### [Job]
Put the text read from the rows below into a JSON list of strings, one string per line, with blank lines omitted. Leave the pictures out.

### [Dataset excerpts]
[Start of section]

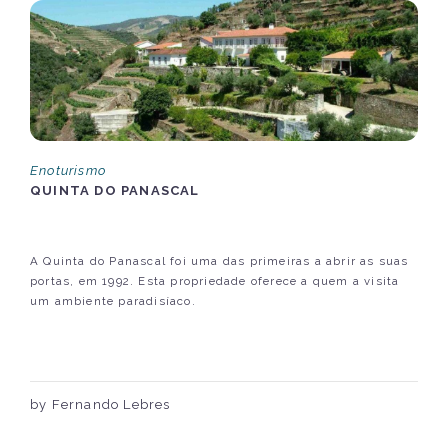
Enoturismo
QUINTA DO PANASCAL
A Quinta do Panascal foi uma das primeiras a abrir as suas
portas, em 1992. Esta propriedade oferece a quem a visita
um ambiente paradisíaco.
by Fernando Lebres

[End of section]

### [Solution for this exercise]
[
  "Enoturismo",
  "QUINTA DO PANASCAL",
  "A Quinta do Panascal foi uma das primeiras a abrir as suas",
  "portas, em 1992. Esta propriedade oferece a quem a visita",
  "um ambiente paradisíaco.",
  "by Fernando Lebres"
]